◆ **Work order**
Find the line that holds "designboomに掲載されています。", then repeat it and each line below it word for word through the end of the listing, leaving out pictures.

◆ **Records for the task**
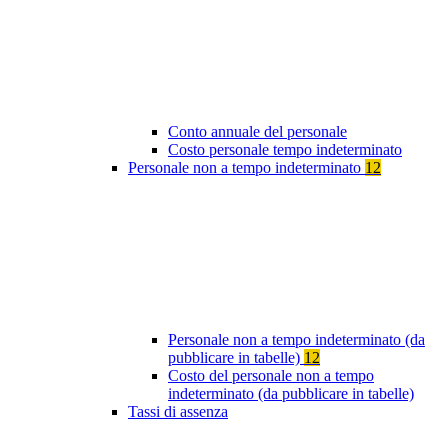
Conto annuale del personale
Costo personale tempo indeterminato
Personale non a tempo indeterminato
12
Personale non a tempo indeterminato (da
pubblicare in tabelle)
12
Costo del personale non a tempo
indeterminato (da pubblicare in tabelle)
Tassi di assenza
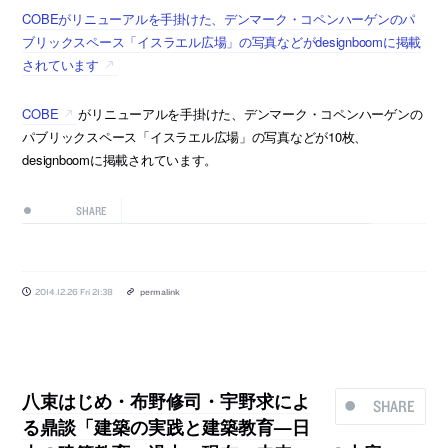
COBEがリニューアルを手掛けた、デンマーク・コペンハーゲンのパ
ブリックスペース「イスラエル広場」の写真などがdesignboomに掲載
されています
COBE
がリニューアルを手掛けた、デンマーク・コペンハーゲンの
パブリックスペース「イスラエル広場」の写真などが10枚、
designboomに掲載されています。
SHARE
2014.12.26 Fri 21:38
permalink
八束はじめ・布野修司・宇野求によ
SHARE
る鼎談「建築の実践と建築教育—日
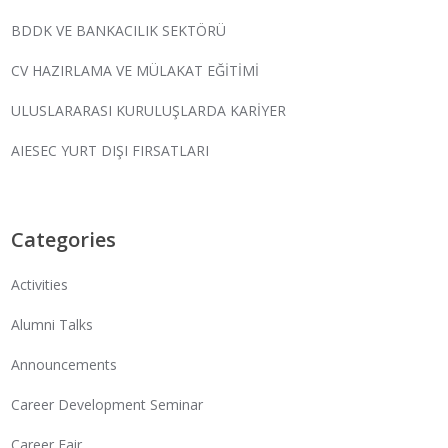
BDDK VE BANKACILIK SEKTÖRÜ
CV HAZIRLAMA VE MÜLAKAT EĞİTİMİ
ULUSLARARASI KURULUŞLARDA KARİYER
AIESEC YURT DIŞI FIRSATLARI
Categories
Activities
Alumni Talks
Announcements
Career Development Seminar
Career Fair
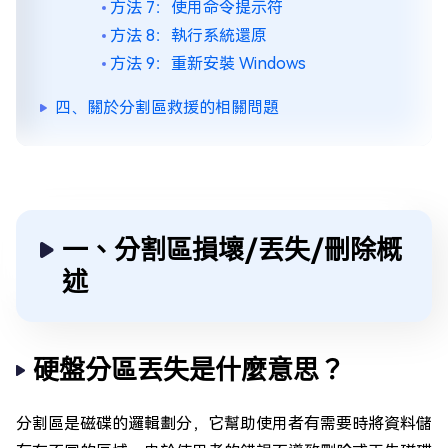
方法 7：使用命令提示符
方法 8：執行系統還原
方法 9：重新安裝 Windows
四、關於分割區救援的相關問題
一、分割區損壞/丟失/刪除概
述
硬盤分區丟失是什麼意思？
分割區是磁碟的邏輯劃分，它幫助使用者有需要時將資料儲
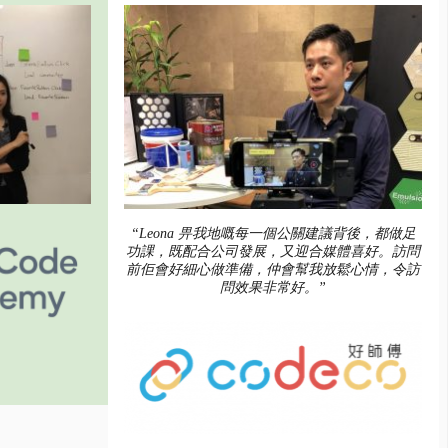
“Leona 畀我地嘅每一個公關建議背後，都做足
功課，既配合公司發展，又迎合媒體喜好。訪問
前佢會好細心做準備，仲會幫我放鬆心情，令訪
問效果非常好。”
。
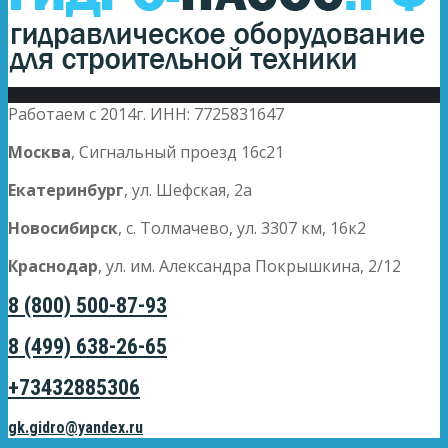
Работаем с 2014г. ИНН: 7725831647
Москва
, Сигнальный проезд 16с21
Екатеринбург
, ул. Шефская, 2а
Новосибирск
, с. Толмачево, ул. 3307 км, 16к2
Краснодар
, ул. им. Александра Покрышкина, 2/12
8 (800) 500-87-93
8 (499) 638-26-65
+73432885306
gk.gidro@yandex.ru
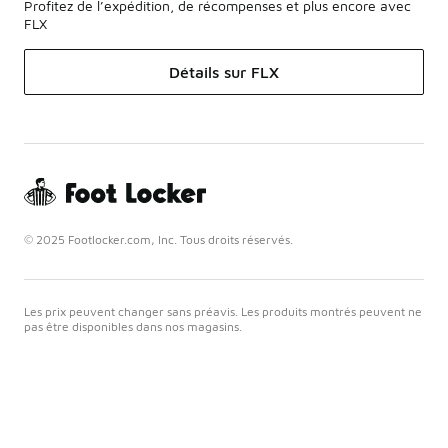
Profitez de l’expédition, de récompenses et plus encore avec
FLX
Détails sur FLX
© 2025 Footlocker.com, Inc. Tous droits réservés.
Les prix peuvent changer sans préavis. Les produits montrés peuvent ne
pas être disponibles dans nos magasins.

◆ **Your solution**
designboomに掲載されています。
SHARE
2014.12.26 Fri 21:38
permalink
八束はじめ・布野修司・宇野求によ
SHARE
る鼎談「建築の実践と建築教育—日
BDDK VE BANKACILIK SEKTÖRÜ
CV HAZIRLAMA VE MÜLAKAT EĞİTİMİ
ULUSLARARASI KURULUŞLARDA KARİYER
AIESEC YURT DIŞI FIRSATLARI
Categories
Activities
Alumni Talks
Announcements
Career Development Seminar
Career Fair
方法 7：使用命令提示符
方法 8：執行系統還原
方法 9：重新安裝 Windows
四、關於分割區救援的相關問題
一、分割區損壞/丟失/刪除概
述
硬盤分區丟失是什麼意思？
分割區是磁碟的邏輯劃分，它幫助使用者有需要時將資料儲
“Leona 畀我地嘅每一個公關建議背後，都做足
功課，既配合公司發展，又迎合媒體喜好。訪問
前佢會好細心做準備，仲會幫我放鬆心情，令訪
問效果非常好。”
。
Работаем с 2014г. ИНН: 7725831647
Москва
, Сигнальный проезд 16с21
Екатеринбург
, ул. Шефская, 2а
Новосибирск
, с. Толмачево, ул. 3307 км, 16к2
Краснодар
, ул. им. Александра Покрышкина, 2/12
8 (800) 500-87-93
8 (499) 638-26-65
+73432885306
gk.gidro@yandex.ru
Profitez de l’expédition, de récompenses et plus encore avec
FLX
Détails sur FLX
© 2025 Footlocker.com, Inc. Tous droits réservés.
Les prix peuvent changer sans préavis. Les produits montrés peuvent ne
pas être disponibles dans nos magasins.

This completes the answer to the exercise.